YOUR INSTRUCTIONS:
Please copy the records below word for word, starting at the beginning of the records and ending with the line that contains "President Alderman made", with both ends included. Leave the pictures out of your copy.

Stored data
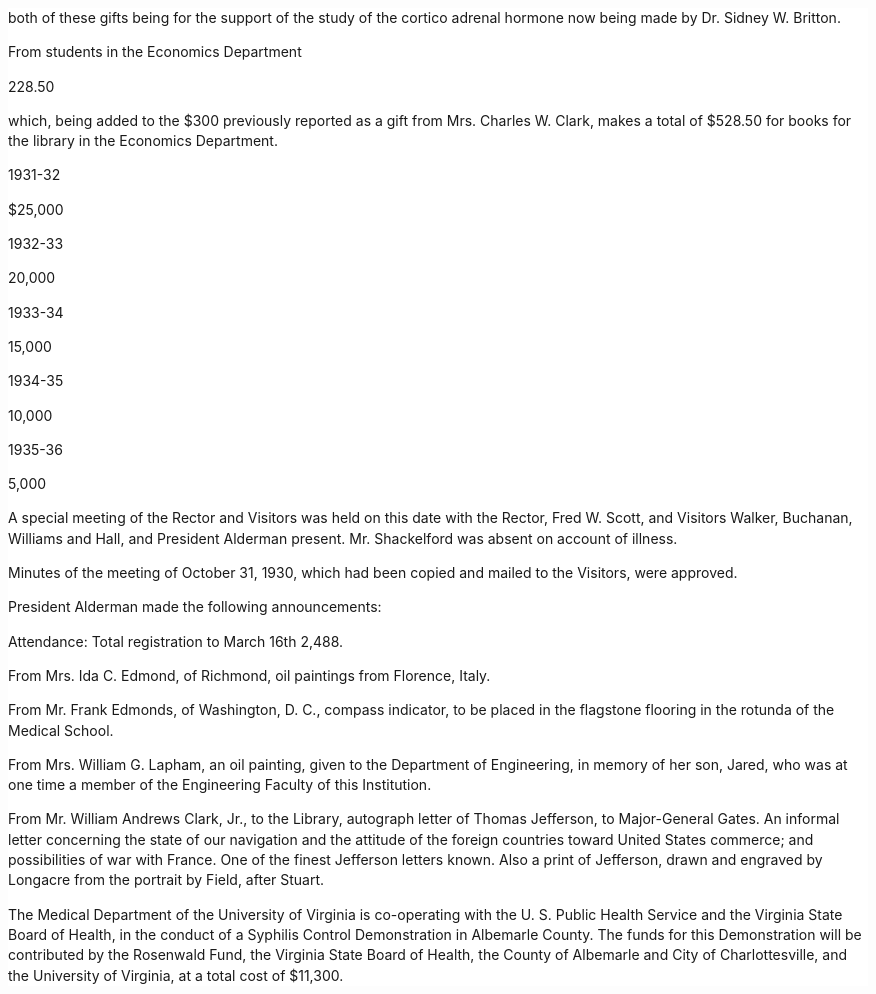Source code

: both of these gifts being for the support of the study of the cortico adrenal hormone now being made by Dr. Sidney W. Britton.

From students in the Economics Department

228.50

which, being added to the $300 previously reported as a gift from Mrs. Charles W. Clark, makes a total of $528.50 for books for the library in the Economics Department.

1931-32

$25,000

1932-33

20,000

1933-34

15,000

1934-35

10,000

1935-36

5,000

A special meeting of the Rector and Visitors was held on this date with the Rector, Fred W. Scott, and Visitors Walker, Buchanan, Williams and Hall, and President Alderman present. Mr. Shackelford was absent on account of illness.

Minutes of the meeting of October 31, 1930, which had been copied and mailed to the Visitors, were approved.

President Alderman made the following announcements:

Attendance: Total registration to March 16th 2,488.

From Mrs. Ida C. Edmond, of Richmond, oil paintings from Florence, Italy.

From Mr. Frank Edmonds, of Washington, D. C., compass indicator, to be placed in the flagstone flooring in the rotunda of the Medical School.

From Mrs. William G. Lapham, an oil painting, given to the Department of Engineering, in memory of her son, Jared, who was at one time a member of the Engineering Faculty of this Institution.

From Mr. William Andrews Clark, Jr., to the Library, autograph letter of Thomas Jefferson, to Major-General Gates. An informal letter concerning the state of our navigation and the attitude of the foreign countries toward United States commerce; and possibilities of war with France. One of the finest Jefferson letters known. Also a print of Jefferson, drawn and engraved by Longacre from the portrait by Field, after Stuart.

The Medical Department of the University of Virginia is co-operating with the U. S. Public Health Service and the Virginia State Board of Health, in the conduct of a Syphilis Control Demonstration in Albemarle County. The funds for this Demonstration will be contributed by the Rosenwald Fund, the Virginia State Board of Health, the County of Albemarle and City of Charlottesville, and the University of Virginia, at a total cost of $11,300.
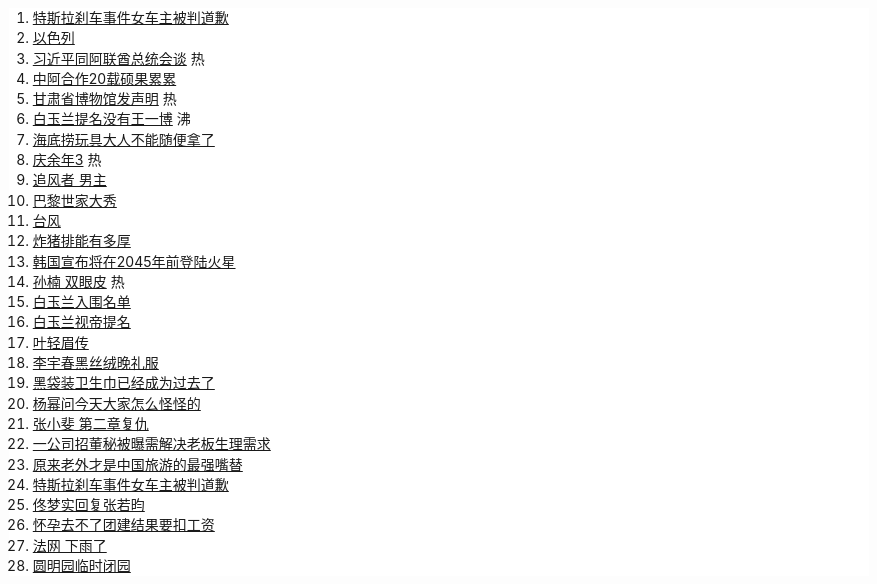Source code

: 1. [特斯拉刹车事件女车主被判道歉](https://s.weibo.com//weibo?q=%23%E7%89%B9%E6%96%AF%E6%8B%89%E5%88%B9%E8%BD%A6%E4%BA%8B%E4%BB%B6%E5%A5%B3%E8%BD%A6%E4%B8%BB%E8%A2%AB%E5%88%A4%E9%81%93%E6%AD%89%23&t=31&band_rank=48&Refer=top)
1. [以色列](https://s.weibo.com//weibo?q=%E4%BB%A5%E8%89%B2%E5%88%97&t=31&band_rank=49&Refer=top)
1. [习近平同阿联酋总统会谈](https://s.weibo.com//weibo?q=%23%E4%B9%A0%E8%BF%91%E5%B9%B3%E5%90%8C%E9%98%BF%E8%81%94%E9%85%8B%E6%80%BB%E7%BB%9F%E4%BC%9A%E8%B0%88%23&Refer=new_time)
   热
1. [中阿合作20载硕果累累](https://s.weibo.com//weibo?q=%23%E4%B8%AD%E9%98%BF%E5%90%88%E4%BD%9C20%E8%BD%BD%E7%A1%95%E6%9E%9C%E7%B4%AF%E7%B4%AF%23&t=31&band_rank=3&Refer=top)
1. [甘肃省博物馆发声明](https://s.weibo.com//weibo?q=%23%E7%94%98%E8%82%83%E7%9C%81%E5%8D%9A%E7%89%A9%E9%A6%86%E5%8F%91%E5%A3%B0%E6%98%8E%23&t=31&band_rank=5&Refer=top)
   热
1. [白玉兰提名没有王一博](https://s.weibo.com//weibo?q=%23%E7%99%BD%E7%8E%89%E5%85%B0%E6%8F%90%E5%90%8D%E6%B2%A1%E6%9C%89%E7%8E%8B%E4%B8%80%E5%8D%9A%23&t=31&band_rank=7&Refer=top)
   沸
1. [海底捞玩具大人不能随便拿了](https://s.weibo.com//weibo?q=%23%E6%B5%B7%E5%BA%95%E6%8D%9E%E7%8E%A9%E5%85%B7%E5%A4%A7%E4%BA%BA%E4%B8%8D%E8%83%BD%E9%9A%8F%E4%BE%BF%E6%8B%BF%E4%BA%86%23&t=31&band_rank=9&Refer=top)
1. [庆余年3](https://s.weibo.com//weibo?q=%E5%BA%86%E4%BD%99%E5%B9%B43&t=31&band_rank=13&Refer=top)
   热
1. [追风者 男主](https://s.weibo.com//weibo?q=%E8%BF%BD%E9%A3%8E%E8%80%85%20%E7%94%B7%E4%B8%BB&t=31&band_rank=14&Refer=top)
1. [巴黎世家大秀](https://s.weibo.com//weibo?q=%23%E5%B7%B4%E9%BB%8E%E4%B8%96%E5%AE%B6%E5%A4%A7%E7%A7%80%23&t=31&band_rank=15&Refer=top)
1. [台风](https://s.weibo.com//weibo?q=%E5%8F%B0%E9%A3%8E&t=31&band_rank=16&Refer=top)
1. [炸猪排能有多厚](https://s.weibo.com//weibo?q=%23%E7%82%B8%E7%8C%AA%E6%8E%92%E8%83%BD%E6%9C%89%E5%A4%9A%E5%8E%9A%23&t=31&band_rank=18&Refer=top)
1. [韩国宣布将在2045年前登陆火星](https://s.weibo.com//weibo?q=%23%E9%9F%A9%E5%9B%BD%E5%AE%A3%E5%B8%83%E5%B0%86%E5%9C%A82045%E5%B9%B4%E5%89%8D%E7%99%BB%E9%99%86%E7%81%AB%E6%98%9F%23&t=31&band_rank=19&Refer=top)
1. [孙楠 双眼皮](https://s.weibo.com//weibo?q=%E5%AD%99%E6%A5%A0%20%E5%8F%8C%E7%9C%BC%E7%9A%AE&t=31&band_rank=22&Refer=top)
   热
1. [白玉兰入围名单](https://s.weibo.com//weibo?q=%E7%99%BD%E7%8E%89%E5%85%B0%E5%85%A5%E5%9B%B4%E5%90%8D%E5%8D%95&t=31&band_rank=26&Refer=top)
1. [白玉兰视帝提名](https://s.weibo.com//weibo?q=%23%E7%99%BD%E7%8E%89%E5%85%B0%E8%A7%86%E5%B8%9D%E6%8F%90%E5%90%8D%23&t=31&band_rank=27&Refer=top)
1. [叶轻眉传](https://s.weibo.com//weibo?q=%E5%8F%B6%E8%BD%BB%E7%9C%89%E4%BC%A0&t=31&band_rank=28&Refer=top)
1. [李宇春黑丝绒晚礼服](https://s.weibo.com//weibo?q=%23%E6%9D%8E%E5%AE%87%E6%98%A5%E9%BB%91%E4%B8%9D%E7%BB%92%E6%99%9A%E7%A4%BC%E6%9C%8D%23&t=31&band_rank=29&Refer=top)
1. [黑袋装卫生巾已经成为过去了](https://s.weibo.com//weibo?q=%23%E9%BB%91%E8%A2%8B%E8%A3%85%E5%8D%AB%E7%94%9F%E5%B7%BE%E5%B7%B2%E7%BB%8F%E6%88%90%E4%B8%BA%E8%BF%87%E5%8E%BB%E4%BA%86%23&t=31&band_rank=30&Refer=top)
1. [杨幂问今天大家怎么怪怪的](https://s.weibo.com//weibo?q=%23%E6%9D%A8%E5%B9%82%E9%97%AE%E4%BB%8A%E5%A4%A9%E5%A4%A7%E5%AE%B6%E6%80%8E%E4%B9%88%E6%80%AA%E6%80%AA%E7%9A%84%23&t=31&band_rank=31&Refer=top)
1. [张小斐 第二章复仇](https://s.weibo.com//weibo?q=%E5%BC%A0%E5%B0%8F%E6%96%90%20%E7%AC%AC%E4%BA%8C%E7%AB%A0%E5%A4%8D%E4%BB%87&t=31&band_rank=32&Refer=top)
1. [一公司招董秘被曝需解决老板生理需求](https://s.weibo.com//weibo?q=%23%E4%B8%80%E5%85%AC%E5%8F%B8%E6%8B%9B%E8%91%A3%E7%A7%98%E8%A2%AB%E6%9B%9D%E9%9C%80%E8%A7%A3%E5%86%B3%E8%80%81%E6%9D%BF%E7%94%9F%E7%90%86%E9%9C%80%E6%B1%82%23&t=31&band_rank=33&Refer=top)
1. [原来老外才是中国旅游的最强嘴替](https://s.weibo.com//weibo?q=%23%E5%8E%9F%E6%9D%A5%E8%80%81%E5%A4%96%E6%89%8D%E6%98%AF%E4%B8%AD%E5%9B%BD%E6%97%85%E6%B8%B8%E7%9A%84%E6%9C%80%E5%BC%BA%E5%98%B4%E6%9B%BF%23&t=31&band_rank=34&Refer=top)
1. [特斯拉刹车事件女车主被判道歉](https://s.weibo.com//weibo?q=%23%E7%89%B9%E6%96%AF%E6%8B%89%E5%88%B9%E8%BD%A6%E4%BA%8B%E4%BB%B6%E5%A5%B3%E8%BD%A6%E4%B8%BB%E8%A2%AB%E5%88%A4%E9%81%93%E6%AD%89%23&t=31&band_rank=35&Refer=top)
1. [佟梦实回复张若昀](https://s.weibo.com//weibo?q=%23%E4%BD%9F%E6%A2%A6%E5%AE%9E%E5%9B%9E%E5%A4%8D%E5%BC%A0%E8%8B%A5%E6%98%80%23&t=31&band_rank=36&Refer=top)
1. [怀孕去不了团建结果要扣工资](https://s.weibo.com//weibo?q=%23%E6%80%80%E5%AD%95%E5%8E%BB%E4%B8%8D%E4%BA%86%E5%9B%A2%E5%BB%BA%E7%BB%93%E6%9E%9C%E8%A6%81%E6%89%A3%E5%B7%A5%E8%B5%84%23&t=31&band_rank=38&Refer=top)
1. [法网 下雨了](https://s.weibo.com//weibo?q=%E6%B3%95%E7%BD%91%20%E4%B8%8B%E9%9B%A8%E4%BA%86&t=31&band_rank=39&Refer=top)
1. [圆明园临时闭园](https://s.weibo.com//weibo?q=%23%E5%9C%86%E6%98%8E%E5%9B%AD%E4%B8%B4%E6%97%B6%E9%97%AD%E5%9B%AD%23&t=31&band_rank=40&Refer=top)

FINISHED TASK:
Source code

: both of these gifts being for the support of the study of the cortico adrenal hormone now being made by Dr. Sidney W. Britton.

From students in the Economics Department

228.50

which, being added to the $300 previously reported as a gift from Mrs. Charles W. Clark, makes a total of $528.50 for books for the library in the Economics Department.

1931-32

$25,000

1932-33

20,000

1933-34

15,000

1934-35

10,000

1935-36

5,000

A special meeting of the Rector and Visitors was held on this date with the Rector, Fred W. Scott, and Visitors Walker, Buchanan, Williams and Hall, and President Alderman present. Mr. Shackelford was absent on account of illness.

Minutes of the meeting of October 31, 1930, which had been copied and mailed to the Visitors, were approved.

President Alderman made the following announcements:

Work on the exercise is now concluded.